## Problem to solve:
Within the entries that follow, show each line where the word "multiple" occurs.

## Material for this task:
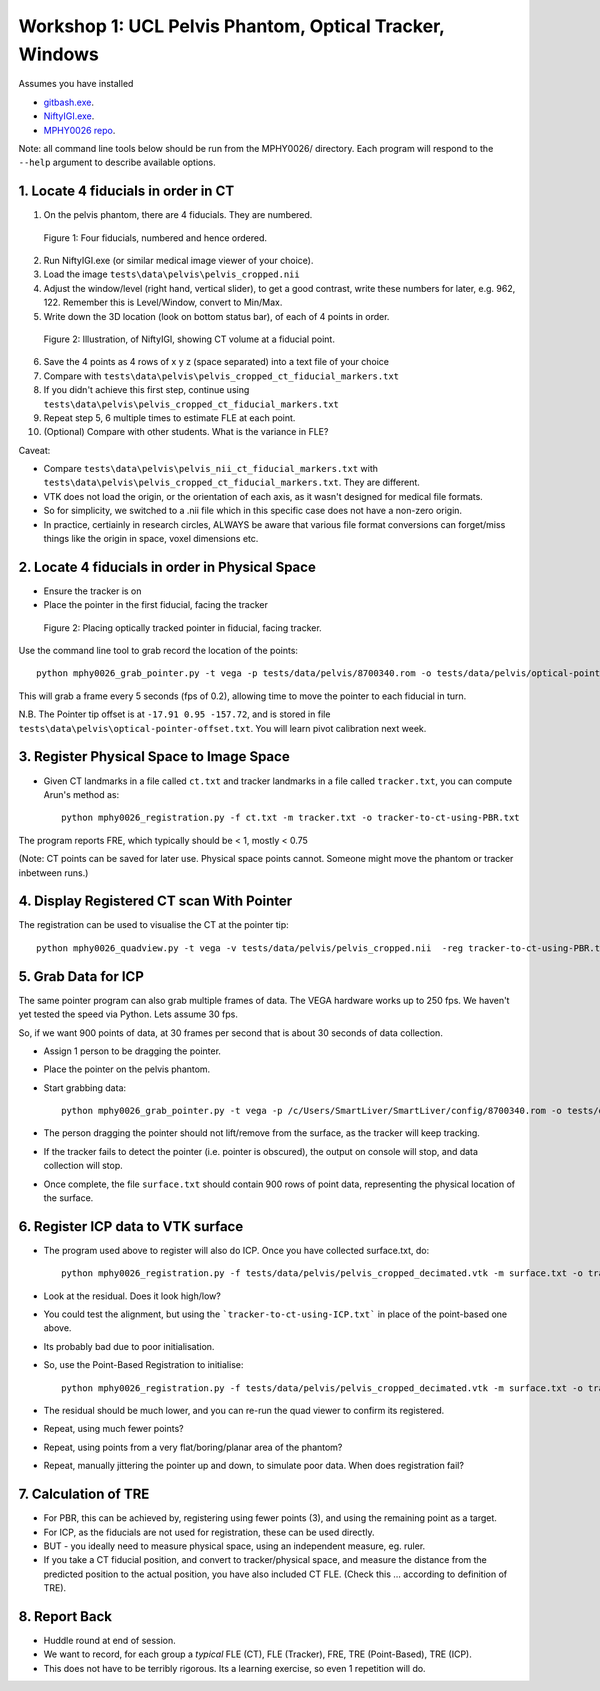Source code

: .. _Workshop1Pelvis:

Workshop 1: UCL Pelvis Phantom, Optical Tracker, Windows
========================================================

Assumes you have installed

* `gitbash.exe <https://git-scm.com/>`_.
* `NiftyIGI.exe <https://github.com/NifTK/NifTK/releases>`_.
* `MPHY0026 repo <https://weisslab.cs.ucl.ac.uk/WEISSTeaching/MPHY0026>`_.

Note: all command line tools below should be run from the MPHY0026/ directory. Each program will respond to the ``--help`` argument to describe available options.


1. Locate 4 fiducials in order in CT
^^^^^^^^^^^^^^^^^^^^^^^^^^^^^^^^^^^^

1. On the pelvis phantom, there are 4 fiducials. They are numbered.

.. figure:: workshop-1-pelvis-phantom.png
  :width: 100%

  Figure 1: Four fiducials, numbered and hence ordered.

2. Run NiftyIGI.exe (or similar medical image viewer of your choice).
3. Load the image ``tests\data\pelvis\pelvis_cropped.nii``
4. Adjust the window/level (right hand, vertical slider), to get a good contrast, write these numbers for later, e.g. 962, 122. Remember this is Level/Window, convert to Min/Max.
5. Write down the 3D location (look on bottom status bar), of each of 4 points in order.

.. figure:: workshop-1-pelvis-NiftyIGI.png
  :width: 100%

  Figure 2: Illustration, of NiftyIGI, showing CT volume at a fiducial point.

6. Save the 4 points as 4 rows of x y z (space separated) into a text file of your choice
7. Compare with ``tests\data\pelvis\pelvis_cropped_ct_fiducial_markers.txt``
8. If you didn't achieve this first step, continue using ``tests\data\pelvis\pelvis_cropped_ct_fiducial_markers.txt``
9. Repeat step 5, 6 multiple times to estimate FLE at each point.
10. (Optional) Compare with other students. What is the variance in FLE?

Caveat:

* Compare ``tests\data\pelvis\pelvis_nii_ct_fiducial_markers.txt`` with ``tests\data\pelvis\pelvis_cropped_ct_fiducial_markers.txt``. They are different.
* VTK does not load the origin, or the orientation of each axis, as it wasn't designed for medical file formats.
* So for simplicity, we switched to a .nii file which in this specific case does not have a non-zero origin.
* In practice, certiainly in research circles, ALWAYS be aware that various file format conversions can forget/miss things like the origin in space, voxel dimensions etc.


2. Locate 4 fiducials in order in Physical Space
^^^^^^^^^^^^^^^^^^^^^^^^^^^^^^^^^^^^^^^^^^^^^^^^

* Ensure the tracker is on
* Place the pointer in the first fiducial, facing the tracker


.. figure:: workshop-1-pelvis-pointer.png
  :width: 100%

  Figure 2: Placing optically tracked pointer in fiducial, facing tracker.

Use the command line tool to grab record the location of the points::

    python mphy0026_grab_pointer.py -t vega -p tests/data/pelvis/8700340.rom -o tests/data/pelvis/optical-pointer-offset.txt -f 0.2 -n 4 -d tracker.txt

This will grab a frame every 5 seconds (fps of 0.2), allowing time to move the pointer to each fiducial in turn.

N.B. The Pointer tip offset is at ``-17.91 0.95 -157.72``, and is stored in file ``tests\data\pelvis\optical-pointer-offset.txt``. You will learn pivot calibration next week.


3. Register Physical Space to Image Space
^^^^^^^^^^^^^^^^^^^^^^^^^^^^^^^^^^^^^^^^^

* Given CT landmarks in a file called ``ct.txt`` and tracker landmarks in a file called ``tracker.txt``, you can compute Arun's method as::

    python mphy0026_registration.py -f ct.txt -m tracker.txt -o tracker-to-ct-using-PBR.txt

The program reports FRE, which typically should be < 1, mostly < 0.75

(Note: CT points can be saved for later use. Physical space points cannot.
Someone might move the phantom or tracker inbetween runs.)

4. Display Registered CT scan With Pointer
^^^^^^^^^^^^^^^^^^^^^^^^^^^^^^^^^^^^^^^^^^

The registration can be used to visualise the CT at the pointer tip::

    python mphy0026_quadview.py -t vega -v tests/data/pelvis/pelvis_cropped.nii  -reg tracker-to-ct-using-PBR.txt -p /c/Users/SmartLiver/SmartLiver/config/8700340.rom -min 901 -max 1023 -o tests/data/pelvis/optical-pointer-offset.txt


5. Grab Data for ICP
^^^^^^^^^^^^^^^^^^^^

The same pointer program can also grab multiple frames of data. The VEGA hardware works up to 250 fps.
We haven't yet tested the speed via Python. Lets assume 30 fps.

So, if we want 900 points of data, at 30 frames per second that is about 30 seconds of data collection.

* Assign 1 person to be dragging the pointer.
* Place the pointer on the pelvis phantom.
* Start grabbing data::

    python mphy0026_grab_pointer.py -t vega -p /c/Users/SmartLiver/SmartLiver/config/8700340.rom -o tests/data/pelvis/optical-pointer-offset.txt  -f 30 -n 900 -d surface.txt

* The person dragging the pointer should not lift/remove from the surface, as the tracker will keep tracking.
* If the tracker fails to detect the pointer (i.e. pointer is obscured), the output on console will stop, and data collection will stop.
* Once complete, the file ``surface.txt`` should contain 900 rows of point data, representing the physical location of the surface.

6. Register ICP data to VTK surface
^^^^^^^^^^^^^^^^^^^^^^^^^^^^^^^^^^^

* The program used above to register will also do ICP. Once you have collected surface.txt, do::

    python mphy0026_registration.py -f tests/data/pelvis/pelvis_cropped_decimated.vtk -m surface.txt -o tracker-to-ct-using-ICP.txt

* Look at the residual. Does it look high/low?
* You could test the alignment, but using the ```tracker-to-ct-using-ICP.txt``` in place of the point-based one above.
* Its probably bad due to poor initialisation.
* So, use the Point-Based Registration to initialise::

    python mphy0026_registration.py -f tests/data/pelvis/pelvis_cropped_decimated.vtk -m surface.txt -o tracker-to-ct-using-ICP.txt -i tracker-to-ct-using-PBR.txt

* The residual should be much lower, and you can re-run the quad viewer to confirm its registered.
* Repeat, using much fewer points?
* Repeat, using points from a very flat/boring/planar area of the phantom?
* Repeat, manually jittering the pointer up and down, to simulate poor data. When does registration fail?

7. Calculation of TRE
^^^^^^^^^^^^^^^^^^^^^

* For PBR, this can be achieved by, registering using fewer points (3), and using the remaining point as a target.
* For ICP, as the fiducials are not used for registration, these can be used directly.
* BUT - you ideally need to measure physical space, using an independent measure, eg. ruler.
* If you take a CT fiducial position, and convert to tracker/physical space, and measure the distance from the predicted position to the actual position, you have also included CT FLE. (Check this ... according to definition of TRE).

8. Report Back
^^^^^^^^^^^^^^

* Huddle round at end of session.
* We want to record, for each group a *typical* FLE (CT), FLE (Tracker), FRE, TRE (Point-Based), TRE (ICP).
* This does not have to be terribly rigorous. Its a learning exercise, so even 1 repetition will do.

## Problem solution:
9. Repeat step 5, 6 multiple times to estimate FLE at each point.
The same pointer program can also grab multiple frames of data. The VEGA hardware works up to 250 fps.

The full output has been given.